Allah Teâlâ bineklerden Burak’ı seçti,
çünkü
Burak, miraçların bineğidir. Burak dört ayaklılar ile kanatlıları kendinde
toplamış ve hem yüksek hem süflidir. Nitekim bazı deniz ve kara hayvanları
öyledir.
Allah Teâlâ Arefe günü duasını seçti.
Bu
dua, soyutlanma, horluk ve zamanı belli bir günün bilinmesi mertebesinde
huşuyla yapılan duadır. Arefe, gece ve gündüzü bir araya getirir.
Allah Teâlâ surelerden ‘De ki, Allah Teâlâ birdir’ (ihlas) suresini
seçti.
Çünkü
bu sure, O’na özgüdür ve onda herhangi bir varlık zikredilmemiştir. Herhangi
bir şeyin mutlak birliği, O’nun özel birliğine benzemez. Her şeyin birliğinin
bu surede ispatı, Allah Teâlâ’nın kalbini açtığı kimseye ait garip bir
bilgidir. Allah Teâlâ bu sureyi kendi birliğiyle açmış ve yaratılmışların
birliğiyle bitirmiştir. Bilmelisin ki, var olanlar, el-Ahir’in el-Evvel (Son ve İlk) ile irtibatı gibi -Evvel’in el-Ahir ile
irtibatı gibi değil-Allah Teâlâ ile irtibatlıdır. Çünkü Ahir evveli talep
ederken evvel ahiri talep etmez, çünkü O, âlemlere muhtaç değildir. Bu, özü
gereği müstağniliktir. Evvel ise, mutlak birlik ile nitelenen Allah Teâlâ
isminden Ahir’i talep eder.
Bu
surenin sonunda gelen birlik ile içerdiği bilginin kaynağına dikkatini çektim.
Bu, el-Evvel ile irtibatıyla beraber, ona benzemez. Çünkü yaratılmışların
birliği Allah Teâlâ’yı talep ederken Allah Teâlâ onları talep etmez. ‘Siz Allah
Teâlâ’ya muhtaçsınız. Allah Teâlâ zengin ve övülendir.’
Allah Teâlâ ayetlerden Ayete’l-Kürsi’yi seçti.

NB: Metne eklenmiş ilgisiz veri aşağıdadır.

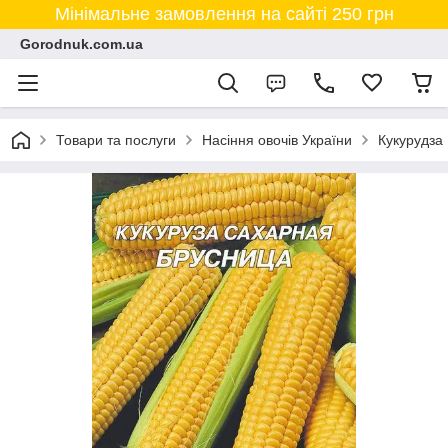
Мінімальне замовлення на сайті 250 грн
Gorodnuk.com.ua
Товари та послуги
Насіння овочів України
Кукурудза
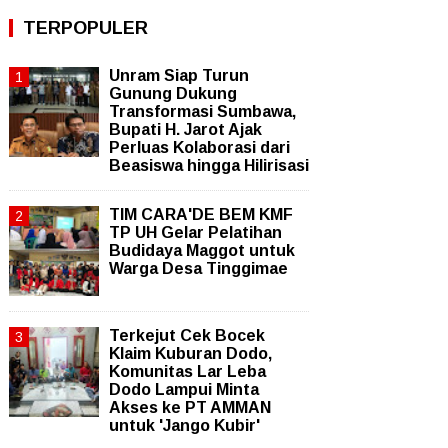
TERPOPULER
Unram Siap Turun
Gunung Dukung
Transformasi Sumbawa,
Bupati H. Jarot Ajak
Perluas Kolaborasi dari
Beasiswa hingga Hilirisasi
TIM CARA'DE BEM KMF
TP UH Gelar Pelatihan
Budidaya Maggot untuk
Warga Desa Tinggimae
Terkejut Cek Bocek
Klaim Kuburan Dodo,
Komunitas Lar Leba
Dodo Lampui Minta
Akses ke PT AMMAN
untuk 'Jango Kubir'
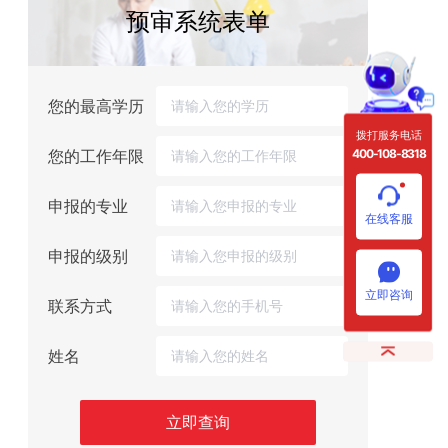
预审系统表单
您的最高学历
拨打服务电话
400-108-8318
您的工作年限
申报的专业
在线客服
申报的级别
立即咨询
联系方式
姓名
立即查询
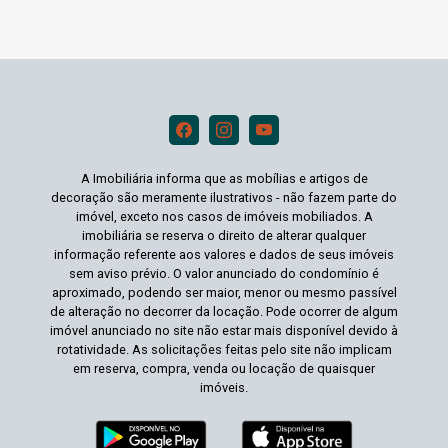
A Imobiliária informa que as mobílias e artigos de
decoração são meramente ilustrativos - não fazem parte do
imóvel, exceto nos casos de imóveis mobiliados. A
imobiliária se reserva o direito de alterar qualquer
informação referente aos valores e dados de seus imóveis
sem aviso prévio. O valor anunciado do condomínio é
aproximado, podendo ser maior, menor ou mesmo passível
de alteração no decorrer da locação. Pode ocorrer de algum
imóvel anunciado no site não estar mais disponível devido à
rotatividade. As solicitações feitas pelo site não implicam
em reserva, compra, venda ou locação de quaisquer
imóveis.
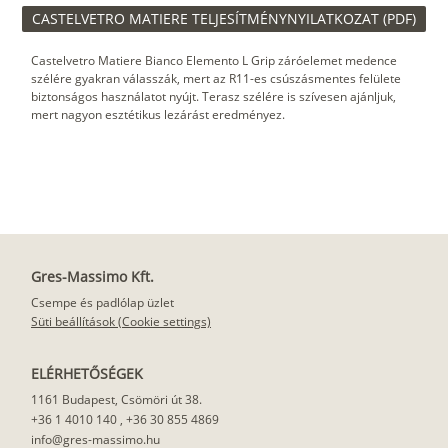
CASTELVETRO MATIERE TELJESÍTMÉNYNYILATKOZAT (PDF)
Castelvetro Matiere Bianco Elemento L Grip záróelemet medence
szélére gyakran válasszák, mert az R11-es csúszásmentes felülete
biztonságos használatot nyújt. Terasz szélére is szívesen ajánljuk,
mert nagyon esztétikus lezárást eredményez.
Gres-Massimo Kft.
Csempe és padlólap üzlet
Süti beállítások (Cookie settings)
ELÉRHETŐSÉGEK
1161 Budapest, Csömöri út 38.
+36 1 4010 140
,
+36 30 855 4869
info@gres-massimo.hu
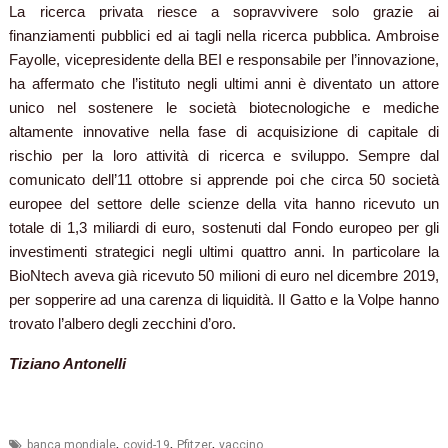
La ricerca privata riesce a sopravvivere solo grazie ai
finanziamenti pubblici ed ai tagli nella ricerca pubblica. Ambroise
Fayolle, vicepresidente della BEI e responsabile per l’innovazione,
ha affermato che l’istituto negli ultimi anni è diventato un attore
unico nel sostenere le società biotecnologiche e mediche
altamente innovative nella fase di acquisizione di capitale di
rischio per la loro attività di ricerca e sviluppo. Sempre dal
comunicato dell’11 ottobre si apprende poi che circa 50 società
europee del settore delle scienze della vita hanno ricevuto un
totale di 1,3 miliardi di euro, sostenuti dal Fondo europeo per gli
investimenti strategici negli ultimi quattro anni. In particolare la
BioNtech aveva già ricevuto 50 milioni di euro nel dicembre 2019,
per sopperire ad una carenza di liquidità. Il Gatto e la Volpe hanno
trovato l’albero degli zecchini d’oro.
Tiziano Antonelli
,
,
,
banca mondiale
covid-19
Pfitzer
vaccino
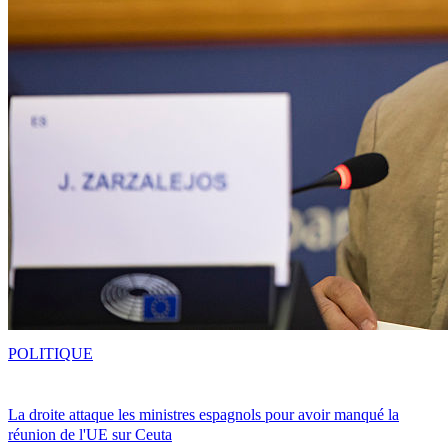
POLITIQUE
La droite attaque les ministres espagnols pour avoir manqué la
réunion de l'UE sur Ceuta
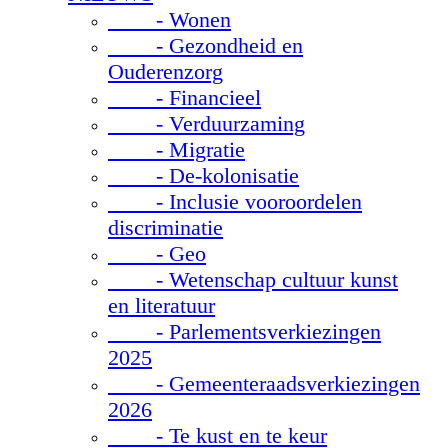
- Wonen
- Gezondheid en
Ouderenzorg
- Financieel
- Verduurzaming
- Migratie
- De-kolonisatie
- Inclusie vooroordelen
discriminatie
- Geo
- Wetenschap cultuur kunst
en literatuur
- Parlementsverkiezingen
2025
- Gemeenteraadsverkiezingen
2026
- Te kust en te keur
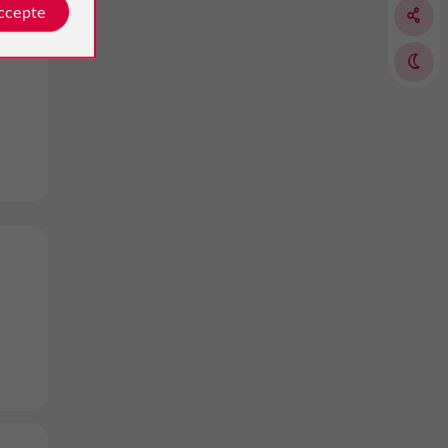
accepte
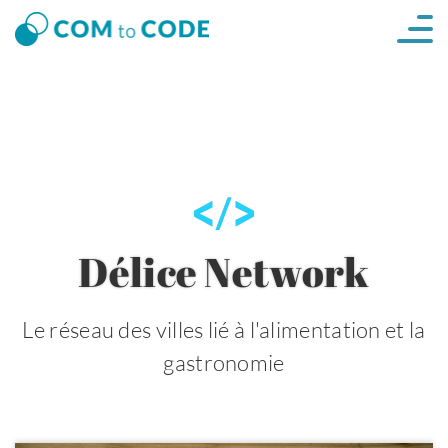
Délice Network
Le réseau des villes lié à l'alimentation et la
gastronomie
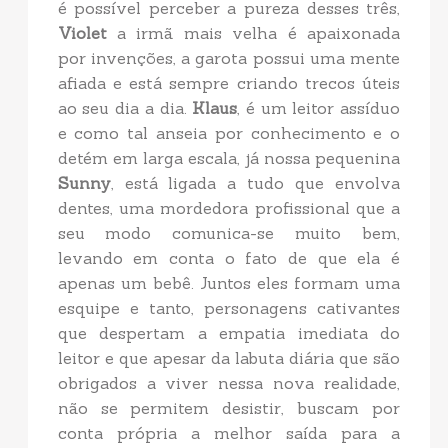
é possível perceber a pureza desses três,
Violet
a irmã mais velha é apaixonada
por invenções, a garota possui uma mente
afiada e está sempre criando trecos úteis
ao seu dia a dia.
Klaus
, é um leitor assíduo
e como tal anseia por conhecimento e o
detém em larga escala, já nossa pequenina
Sunny
, está ligada a tudo que envolva
dentes, uma mordedora profissional que a
seu modo comunica-se muito bem,
levando em conta o fato de que ela é
apenas um bebê. Juntos eles formam uma
esquipe e tanto, personagens cativantes
que despertam a empatia imediata do
leitor e que apesar da labuta diária que são
obrigados a viver nessa nova realidade,
não se permitem desistir, buscam por
conta própria a melhor saída para a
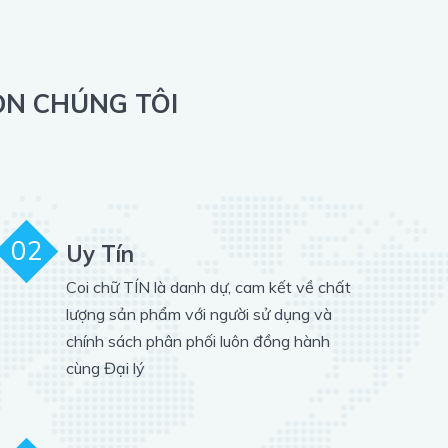
ỌN CHÚNG TÔI
02
Uy Tín
Coi chữ TÍN là danh dự, cam kết về chất
lượng sản phẩm với người sử dụng và
chính sách phân phối luôn đồng hành
cùng Đại lý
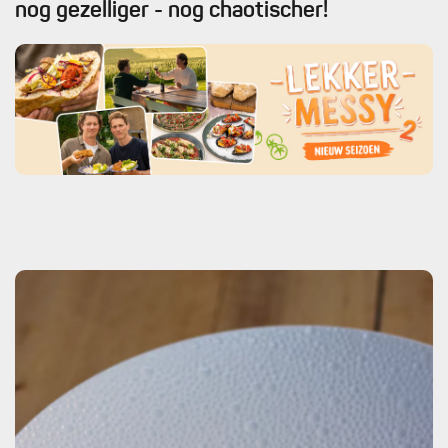
nog gezelliger - nog chaotischer!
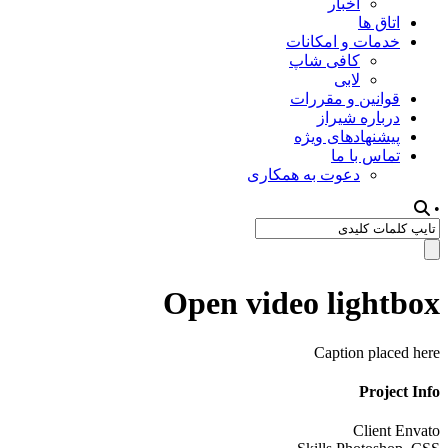
اخبار
اتاق ها
خدمات و امکانات
کافی شاپ
لابی
قوانین و مقررات
درباره شیراز
پیشنهادهای ویژه
تماس با ما
دعوت به همکاری
•
Open video lightbox
Caption placed here
Project Info
Client
Envato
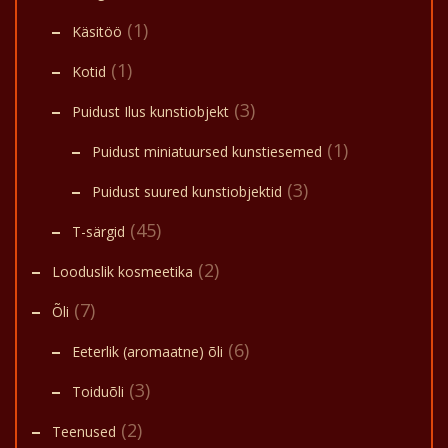
(1)
Käsitöö
(1)
Kotid
(3)
Puidust Ilus kunstiobjekt
(1)
Puidust miniatuursed kunstiesemed
(3)
Puidust suured kunstiobjektid
(45)
T-särgid
(2)
Looduslik kosmeetika
(7)
Õli
(6)
Eeterlik (aromaatne) õli
(3)
Toiduõli
(2)
Teenused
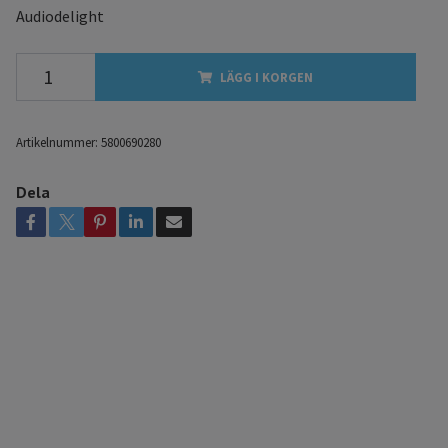
Audiodelight
LÄGG I KORGEN
Artikelnummer:
5800690280
Dela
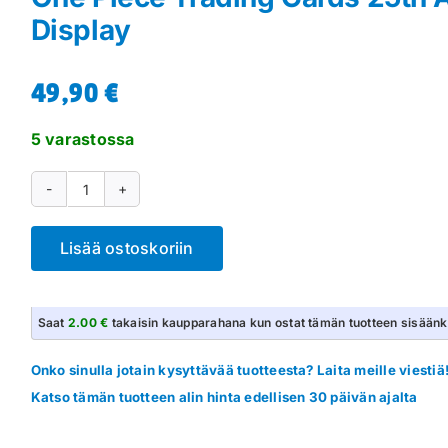
Display
49,90
€
5 varastossa
One
Piece
Lisää ostoskoriin
Trading
Cards
25th
Saat
2.00 €
takaisin kaupparahana kun ostat tämän tuotteen sisäänk
Anniversary
Flow
Onko sinulla jotain kysyttävää tuotteesta? Laita meille viestiä
Pack
Katso tämän tuotteen alin hinta edellisen 30 päivän ajalta
Display
määrä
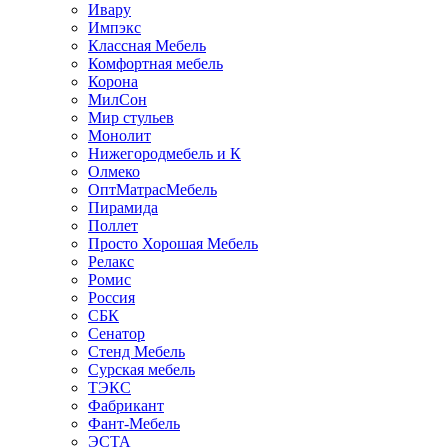
Ивару
Импэкс
Классная Мебель
Комфортная мебель
Корона
МилСон
Мир стульев
Монолит
Нижегородмебель и К
Олмеко
ОптМатрасМебель
Пирамида
Поллет
Просто Хорошая Мебель
Релакс
Ромис
Россия
СБК
Сенатор
Стенд Мебель
Сурская мебель
ТЭКС
Фабрикант
Фант-Мебель
ЭСТА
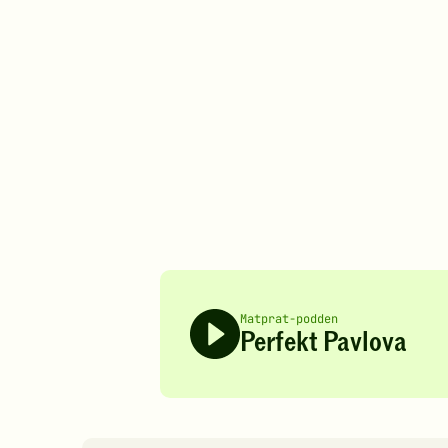
Matprat-podden
Perfekt Pavlova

Ayetler alametlerdir. Hiçbir şey için kendinden daha ilk olanı yoktur.
Ayete’l-Kürsi ise O’nun isimleri ve nitelikleridir. Bu ise başka bir ayette
bulunmaz. Böylelikle Hakk, kendisine kendisiyle delil oldu. ‘Allah Teâlâ
O’ndan başka ilah olmayandır.’ Burada Allah Teâlâ, mevcut bir ismi gaip zamirle ispat etmiş ve
olumsuzlamıştır. O’nun görünmeyen bir isimlendirileni vardır. ‘Hayy’dır.’ Bu
ise sahip olduğu isimlerin varlık şartı olan niteliktir. ‘Kayyum’dur.’ O,
kazanmış olduğu her şey ile kendisinin dışındaki üzerinde kaimdir, çünkü O, her
şeye yaratılışını verdi. ‘Onu uyku ve dalgınlık almaz.’ Bu, âlemi korumasıyla
çelişen şeylerden tenzih niteliğidir. Allah Teâlâ Kaim olmasaydı, âlem bir an
bile var olamazdı. ‘Onundur.’ Zamir Allah Teâlâ’ya döner ve gaip zamirdir.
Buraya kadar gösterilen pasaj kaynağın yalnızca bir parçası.